4月に入ったので、この記事を斬る。それは大胆にも『スクープ 大横綱 白鵬 決意固めた三月場所後 電撃引退』というタイトルが掲載されていた「週刊大衆」2月23日号だ。

記事には、「三月の大阪場所後に電撃引退!」とある。この背景には、初場所で大横綱・大鵬の史上最多33回目の優勝という記録を抜き、前人未踏の記録を作った翌日、「疑惑の相撲があるんですよ。あんなの子供が見てもわかる」と、取り直しとなった稀勢の里との取り組みで、土俵際の「物言い」がついた一番について、審判部を批判した事件がある。

「一気に白鵬は『生意気だ』『品格がない』と相撲ファンに叩かれるヒールとなりました。あの瞬間に、白鵬は朝青龍と同列の品格がない横綱になり下がったのです。マスコミの前だけでなく、後援会でもぶっきらぼうな態度を貫き、34回目の優勝を果たした大阪場所でもマスコミには優勝インタビューまでは、口をききませんでした」(スポーツ紙記者)

■ 提供資料 ■
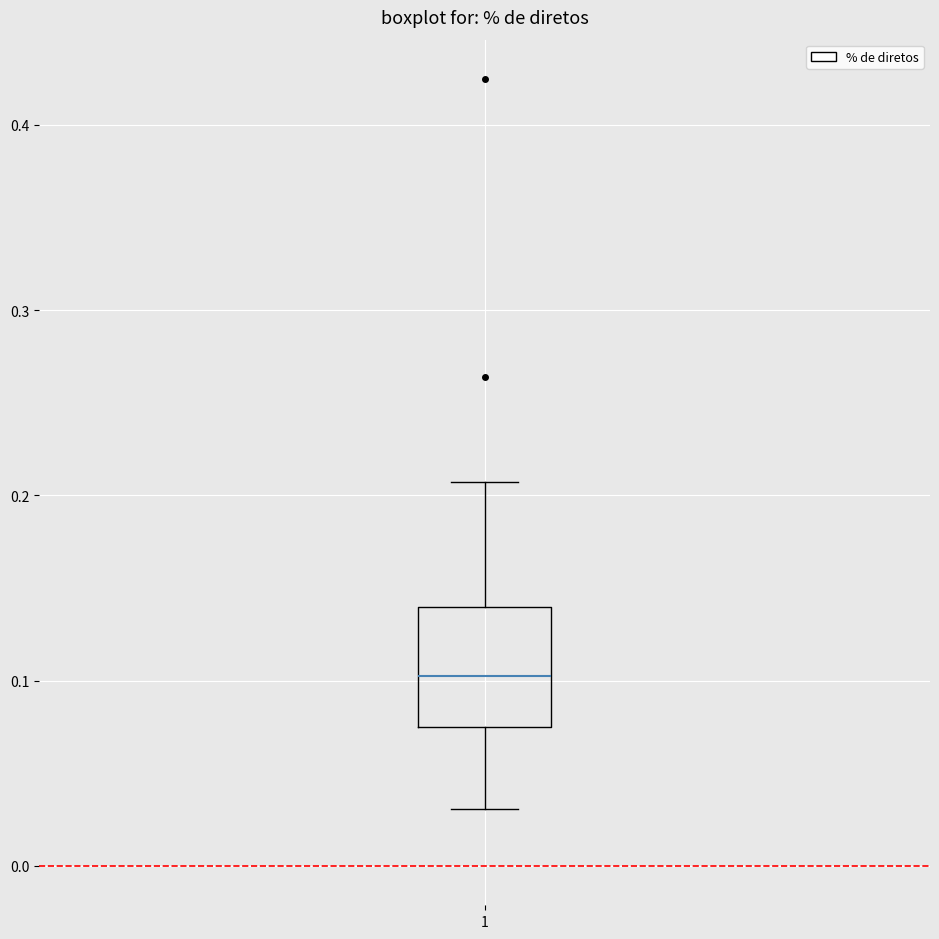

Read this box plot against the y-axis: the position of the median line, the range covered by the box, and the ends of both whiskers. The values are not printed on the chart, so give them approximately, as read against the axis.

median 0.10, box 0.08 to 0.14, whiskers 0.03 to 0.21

■ 課題の内容 ■
[a] 白鵬の記事に名前が出てくる力士を、すべて挙げてください。
[b] 白鵬の記事のうち、「記事には、「三月の大阪場所後」で始まり「んでした」(スポーツ紙記者)」まで続く部分を、一字も変えずに書き写すこと。
[c] 白鵬の記事を、途切れたところから先へ書き進めること。

■ 解答一覧 ■
[a] 白鵬、大鵬、稀勢の里、朝青龍

[b]
記事には、「三月の大阪場所後に電撃引退!」とある。この背景には、初場所で大横綱・大鵬の史上最多33回目の優勝という記録を抜き、前人未踏の記録を作った翌日、「疑惑の相撲があるんですよ。あんなの子供が見てもわかる」と、取り直しとなった稀勢の里との取り組みで、土俵際の「物言い」がついた一番について、審判部を批判した事件がある。

「一気に白鵬は『生意気だ』『品格がない』と相撲ファンに叩かれるヒールとなりました。あの瞬間に、白鵬は朝青龍と同列の品格がない横綱になり下がったのです。マスコミの前だけでなく、後援会でもぶっきらぼうな態度を貫き、34回目の優勝を果たした大阪場所でもマスコミには優勝インタビューまでは、口をききませんでした」(スポーツ紙記者)

[c]
「週刊大衆」はこう書いている。

「引退があるとすれば、はたしていつなのだろうか。『白鵬は最近、〝自分の独り勝ち状態に〝張り合いがないよね〟と漏らしていましたからね。キリのいいのが好きな横綱のこと。自身が初土俵を踏んだのと同じ三月場所でーつまり次の大阪場所にでも〝Xデー〟があるかも……』(白鵬のタニマチ筋)

また、協会内部からは、
「白鵬は八百長疑惑で揺れる協会を一人で支えてくれた功労者ですが、今回の発言は重大。もし、また白鵬が問題を起こすなら、協会は引退させるくらいの覚悟で臨まないと…」という声まで聞かれる。 だが、相撲界を盛り上げた最強横綱がこのまま引退とは、あまりにも寂しい。

ひとまず白鵬は、1月31日にテレビ番組で「多くの人にご迷惑、心配をかけ、お詫びしたいです」と謝罪した。ところが審判部への謝罪はまったくない。

白鵬の問題発言に「問題があった」するならば、白鵬が押し出すときに、白鵬の足が返っているタイミングと、稀勢の里の体が土につくのが同時であったと審判部が説明のアナウンスしていない点につきる。そう、あの問題の本質は「審判部」が下手すぎるということだ。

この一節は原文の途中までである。